One normalized approach would be to have one customer table indexed by a customer id with all fields common to every customer. The customer table would also have a field identifying the customer type: customer1, 2, ... 10. A separate table would hold customer-1-type fields, indexed by customer id. Another table would have customer-2-type fields, etc. The application using the database would be designed to look for data in the customer-1 table if the customer-type is customer1, look for data in customer-2 table if customer-type is customer2, etc.
Presumably, the relationship between customer and invoice is one to many. A invoice table could have a foreign key linking to the customer table. If invoice data varied by customer-type, then that data could be placed in separate tables: invoice-customer-type-1, invoice-customer-2, etc. When gathering invoice data, find the customer id for the invoice from the invoice table, look up the customer-type from the customer table, then get data from the appropriate invoice-customer-# table.
Also, the tables in the database should be structured how the data will be used. For data entry and updating, a normalized structure is good. For printing bills or other reporting, you might want to create temporary de-normalized tables to speed the process. Creation of a temporary table can be faster because you avoid making multiple table joins every time a bill is printed.

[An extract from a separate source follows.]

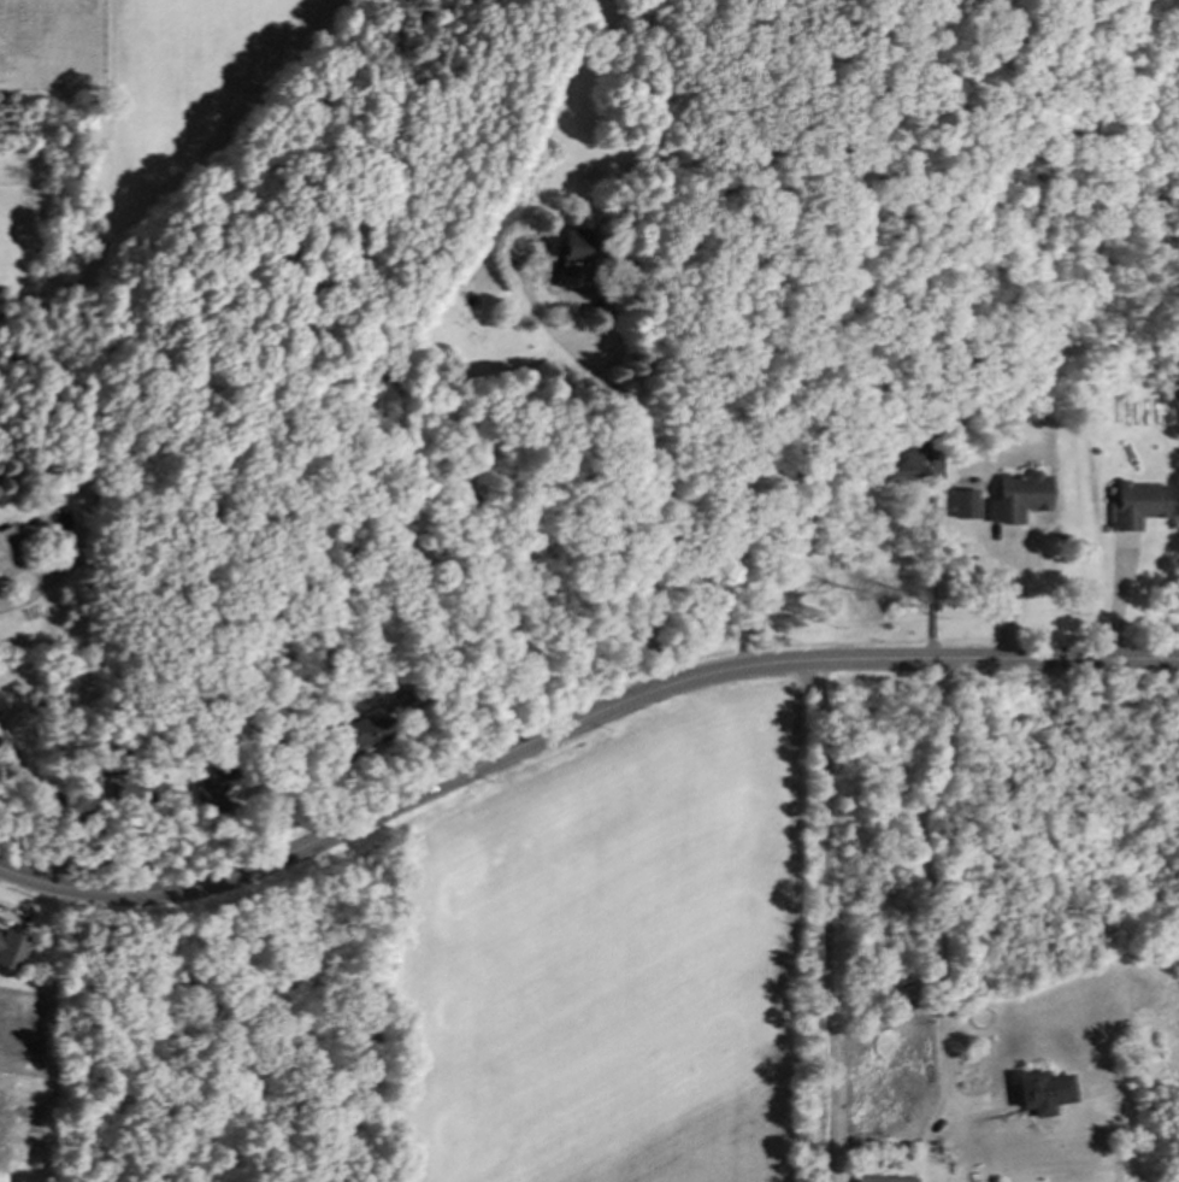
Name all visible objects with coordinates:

Get a textbook and study database design, but in the meantime, I hope this helps.
Best Answer
You should store all information that is common for all companies in one database and copy the data that are needed to the database that needs the information. Adding a new customer would be done in the common db. After that the information will be copied to company1. If it's needed in company2, then the data will be copied to company2. Make sure you also add an update process to keep the copied information in sync. Alternatively, you could keep the customer information in the main db and link to it. However, this would only be recommended if all db's are on the same SQL Server instance.